Well, presumably you'd need an alpha channel. Otherwise any further 
drawing to these partially-covered pixels won't look right...?

>>> Also how does your method work with a pixel shader?
>>
>> If I actually knew what a pixel shader is, I could maybe answer. :-)
> 
> The pixel shader is the code that gets called on the GPU to calculate 
> the pixel value.  It will be passed various bits of information like the 
> world coordinates, screen coordinates, lighting vectors etc.

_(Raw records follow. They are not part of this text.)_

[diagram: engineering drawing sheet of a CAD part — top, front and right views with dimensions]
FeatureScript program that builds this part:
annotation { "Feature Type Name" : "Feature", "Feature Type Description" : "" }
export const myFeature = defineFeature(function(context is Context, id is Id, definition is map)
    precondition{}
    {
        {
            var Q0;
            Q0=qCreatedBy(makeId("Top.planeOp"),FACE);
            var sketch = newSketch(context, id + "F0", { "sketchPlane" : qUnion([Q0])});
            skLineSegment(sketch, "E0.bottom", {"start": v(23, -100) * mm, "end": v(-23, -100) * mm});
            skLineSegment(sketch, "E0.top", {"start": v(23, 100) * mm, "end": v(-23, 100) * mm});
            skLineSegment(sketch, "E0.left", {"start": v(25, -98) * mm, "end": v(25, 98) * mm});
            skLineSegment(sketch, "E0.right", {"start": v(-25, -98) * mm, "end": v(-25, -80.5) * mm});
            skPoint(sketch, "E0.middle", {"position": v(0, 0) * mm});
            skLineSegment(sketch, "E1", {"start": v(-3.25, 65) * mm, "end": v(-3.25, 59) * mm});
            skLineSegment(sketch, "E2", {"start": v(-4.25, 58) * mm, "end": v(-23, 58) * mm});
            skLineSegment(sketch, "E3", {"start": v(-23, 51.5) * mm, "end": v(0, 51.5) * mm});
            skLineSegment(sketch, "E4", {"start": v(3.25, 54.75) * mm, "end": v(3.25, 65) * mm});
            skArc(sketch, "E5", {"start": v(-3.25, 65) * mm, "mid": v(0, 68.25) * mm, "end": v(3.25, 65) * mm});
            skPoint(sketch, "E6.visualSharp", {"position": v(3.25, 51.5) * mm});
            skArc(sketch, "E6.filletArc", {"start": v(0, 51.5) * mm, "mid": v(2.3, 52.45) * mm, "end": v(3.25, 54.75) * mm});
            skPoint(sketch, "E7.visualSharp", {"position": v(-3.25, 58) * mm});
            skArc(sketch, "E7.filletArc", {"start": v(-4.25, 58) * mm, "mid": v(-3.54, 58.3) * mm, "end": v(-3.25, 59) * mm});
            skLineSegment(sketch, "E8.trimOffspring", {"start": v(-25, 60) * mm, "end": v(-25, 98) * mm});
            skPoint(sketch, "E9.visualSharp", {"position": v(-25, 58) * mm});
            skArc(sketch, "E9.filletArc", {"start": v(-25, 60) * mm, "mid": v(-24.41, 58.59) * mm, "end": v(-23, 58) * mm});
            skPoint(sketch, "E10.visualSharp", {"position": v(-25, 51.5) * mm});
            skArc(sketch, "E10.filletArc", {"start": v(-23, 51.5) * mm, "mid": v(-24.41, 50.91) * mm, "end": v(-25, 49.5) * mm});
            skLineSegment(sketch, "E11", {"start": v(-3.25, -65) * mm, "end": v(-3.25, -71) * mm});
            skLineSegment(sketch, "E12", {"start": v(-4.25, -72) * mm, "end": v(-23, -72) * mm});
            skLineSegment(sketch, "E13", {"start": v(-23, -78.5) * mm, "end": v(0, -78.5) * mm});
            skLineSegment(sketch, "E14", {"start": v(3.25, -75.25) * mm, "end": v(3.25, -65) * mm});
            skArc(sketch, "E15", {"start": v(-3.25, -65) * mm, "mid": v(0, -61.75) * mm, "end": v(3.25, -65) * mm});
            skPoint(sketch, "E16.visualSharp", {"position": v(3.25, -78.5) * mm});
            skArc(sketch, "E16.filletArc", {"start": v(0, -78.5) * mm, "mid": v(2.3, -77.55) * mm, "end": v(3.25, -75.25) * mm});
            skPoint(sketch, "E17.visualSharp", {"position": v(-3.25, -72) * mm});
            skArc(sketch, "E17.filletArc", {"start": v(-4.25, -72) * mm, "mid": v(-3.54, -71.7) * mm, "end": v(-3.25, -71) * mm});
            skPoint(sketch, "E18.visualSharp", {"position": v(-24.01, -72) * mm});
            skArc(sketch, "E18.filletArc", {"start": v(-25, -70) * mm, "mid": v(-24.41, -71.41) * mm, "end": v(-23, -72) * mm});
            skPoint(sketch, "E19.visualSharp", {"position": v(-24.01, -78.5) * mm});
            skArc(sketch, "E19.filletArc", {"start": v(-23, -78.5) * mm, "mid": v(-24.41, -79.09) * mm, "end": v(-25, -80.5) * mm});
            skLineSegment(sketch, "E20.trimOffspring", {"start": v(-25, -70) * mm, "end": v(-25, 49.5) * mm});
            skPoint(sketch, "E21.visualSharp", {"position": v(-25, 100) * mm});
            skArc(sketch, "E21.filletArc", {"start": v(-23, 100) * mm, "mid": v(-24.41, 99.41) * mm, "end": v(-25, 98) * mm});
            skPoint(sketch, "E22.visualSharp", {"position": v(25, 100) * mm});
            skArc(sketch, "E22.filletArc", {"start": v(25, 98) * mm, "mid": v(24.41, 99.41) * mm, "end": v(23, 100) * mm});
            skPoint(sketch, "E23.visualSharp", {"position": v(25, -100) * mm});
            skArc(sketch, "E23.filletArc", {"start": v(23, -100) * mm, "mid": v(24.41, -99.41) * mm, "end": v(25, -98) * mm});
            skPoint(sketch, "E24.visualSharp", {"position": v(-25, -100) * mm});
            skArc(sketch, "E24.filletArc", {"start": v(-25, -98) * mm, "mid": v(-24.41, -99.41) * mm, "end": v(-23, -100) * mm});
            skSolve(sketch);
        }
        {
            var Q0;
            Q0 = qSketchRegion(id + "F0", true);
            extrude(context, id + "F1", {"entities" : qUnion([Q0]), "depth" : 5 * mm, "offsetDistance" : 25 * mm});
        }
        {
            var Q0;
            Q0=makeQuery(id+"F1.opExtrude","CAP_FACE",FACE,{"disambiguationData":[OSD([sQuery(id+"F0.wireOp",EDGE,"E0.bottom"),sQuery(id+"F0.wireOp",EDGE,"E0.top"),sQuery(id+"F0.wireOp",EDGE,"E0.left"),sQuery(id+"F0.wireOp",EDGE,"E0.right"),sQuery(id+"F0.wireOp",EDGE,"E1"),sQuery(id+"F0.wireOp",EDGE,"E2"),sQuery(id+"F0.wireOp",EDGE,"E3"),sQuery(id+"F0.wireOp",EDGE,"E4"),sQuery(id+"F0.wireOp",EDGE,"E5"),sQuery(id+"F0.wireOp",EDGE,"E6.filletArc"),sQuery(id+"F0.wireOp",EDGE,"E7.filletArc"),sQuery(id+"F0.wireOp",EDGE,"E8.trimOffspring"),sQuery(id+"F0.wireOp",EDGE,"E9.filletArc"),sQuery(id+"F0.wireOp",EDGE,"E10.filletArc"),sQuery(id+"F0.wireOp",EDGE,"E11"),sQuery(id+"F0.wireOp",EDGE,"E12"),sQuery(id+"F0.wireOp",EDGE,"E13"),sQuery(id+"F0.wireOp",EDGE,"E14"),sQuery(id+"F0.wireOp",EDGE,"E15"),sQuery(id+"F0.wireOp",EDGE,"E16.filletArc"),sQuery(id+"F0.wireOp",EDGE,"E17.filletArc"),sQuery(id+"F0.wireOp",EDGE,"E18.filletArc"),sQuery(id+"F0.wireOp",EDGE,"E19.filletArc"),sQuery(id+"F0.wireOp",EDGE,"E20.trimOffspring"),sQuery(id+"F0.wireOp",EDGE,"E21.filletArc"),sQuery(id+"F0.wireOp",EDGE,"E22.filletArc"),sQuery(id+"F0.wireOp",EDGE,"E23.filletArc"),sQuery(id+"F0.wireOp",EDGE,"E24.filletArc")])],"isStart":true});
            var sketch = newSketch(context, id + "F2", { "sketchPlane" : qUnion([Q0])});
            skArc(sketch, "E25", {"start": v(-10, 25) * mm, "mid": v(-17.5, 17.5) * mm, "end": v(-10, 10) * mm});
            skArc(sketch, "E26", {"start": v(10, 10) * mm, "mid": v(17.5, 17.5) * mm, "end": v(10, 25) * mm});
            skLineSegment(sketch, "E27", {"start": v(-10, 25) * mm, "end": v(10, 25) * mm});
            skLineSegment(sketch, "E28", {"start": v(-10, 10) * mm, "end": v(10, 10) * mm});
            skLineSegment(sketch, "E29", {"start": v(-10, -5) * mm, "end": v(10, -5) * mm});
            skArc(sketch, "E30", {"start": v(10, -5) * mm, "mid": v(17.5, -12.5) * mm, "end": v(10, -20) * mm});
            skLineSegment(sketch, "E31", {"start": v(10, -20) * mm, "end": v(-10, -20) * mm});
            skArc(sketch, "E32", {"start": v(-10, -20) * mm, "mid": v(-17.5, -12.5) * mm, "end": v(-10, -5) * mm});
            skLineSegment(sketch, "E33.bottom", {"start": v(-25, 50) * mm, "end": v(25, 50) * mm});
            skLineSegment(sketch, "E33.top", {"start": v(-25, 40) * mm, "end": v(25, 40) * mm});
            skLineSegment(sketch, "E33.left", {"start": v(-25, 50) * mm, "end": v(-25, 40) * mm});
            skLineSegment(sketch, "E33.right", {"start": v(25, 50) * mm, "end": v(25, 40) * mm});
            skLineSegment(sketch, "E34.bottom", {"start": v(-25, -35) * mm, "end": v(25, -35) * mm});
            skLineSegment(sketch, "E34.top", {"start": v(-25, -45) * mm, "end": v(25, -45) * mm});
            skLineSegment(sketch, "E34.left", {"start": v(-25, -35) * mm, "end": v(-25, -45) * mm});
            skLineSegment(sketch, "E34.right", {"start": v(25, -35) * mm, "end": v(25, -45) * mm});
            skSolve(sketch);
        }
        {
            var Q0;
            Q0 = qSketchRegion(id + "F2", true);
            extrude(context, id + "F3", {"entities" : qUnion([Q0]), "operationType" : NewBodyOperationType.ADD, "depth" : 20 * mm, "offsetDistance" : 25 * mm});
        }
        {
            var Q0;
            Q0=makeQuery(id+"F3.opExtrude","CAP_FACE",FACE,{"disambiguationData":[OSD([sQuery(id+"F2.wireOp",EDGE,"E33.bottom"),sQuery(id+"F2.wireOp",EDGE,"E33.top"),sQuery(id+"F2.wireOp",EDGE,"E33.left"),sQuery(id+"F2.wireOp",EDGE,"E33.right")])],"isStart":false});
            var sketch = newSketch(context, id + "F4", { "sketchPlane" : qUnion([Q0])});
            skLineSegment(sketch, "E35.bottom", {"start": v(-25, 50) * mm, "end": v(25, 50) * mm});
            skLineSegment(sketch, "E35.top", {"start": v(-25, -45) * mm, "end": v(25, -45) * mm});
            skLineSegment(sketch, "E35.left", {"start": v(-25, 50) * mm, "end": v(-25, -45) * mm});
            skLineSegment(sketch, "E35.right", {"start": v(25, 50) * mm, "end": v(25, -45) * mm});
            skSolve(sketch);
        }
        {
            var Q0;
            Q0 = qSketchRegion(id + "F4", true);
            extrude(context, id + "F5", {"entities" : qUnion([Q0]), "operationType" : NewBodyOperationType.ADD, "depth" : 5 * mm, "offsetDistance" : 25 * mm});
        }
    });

Interesting. I didn't know that. Last time I looked, the GPU takes a 
polygon, and optionally a texture, optionally does some point-light 
calculations, and draws a textured polygon according to the current 
camera position. The textures are usually MIP-mapped - in other words, 
AA precomputed - so that only leaves the polygon edges to worry about.

> Should the 
> GPU still pass the coordinates of the *centre* of the pixel, even if 
> only 25% of one corner is actually being covered?  Or is it more correct 
> to pass the coordinates of the centre of the sub-pixel area that is 
> being shaded?  IDK.

If I had to take a guess, I'd say pretend that the polygon extends to 
infinity in all directions, run the shader as usual, and then just 
adjust the alpha channel according to polygon coverage. (IOW, yes, the 
center of the screen pixel.) OTOH, I haven't actually tried it to see 
what it looks like...

>> Unless it's a particle method.
> 
> You mean to be rendered as a fluid?  You can't just raytrace particles 
> directly either, you need some algorithm to make it look like a fluid.  
> I suspect algorithms exist for raytracing particles as a fluid (blobs?) 
> and also for creating meshes from particles.  Anyway, people don't place 
> the triangles by hand.

Yeah, if you use particles you need to somehow construct a surface from 
the particle positions. But saying "all points within K units of a 
particle are designed as inside" is much easier than trying to determine 
the curvature of a complex shape and tesselate it with just the right 
number of triangles...

But hey, what do I know? Apparently nothing.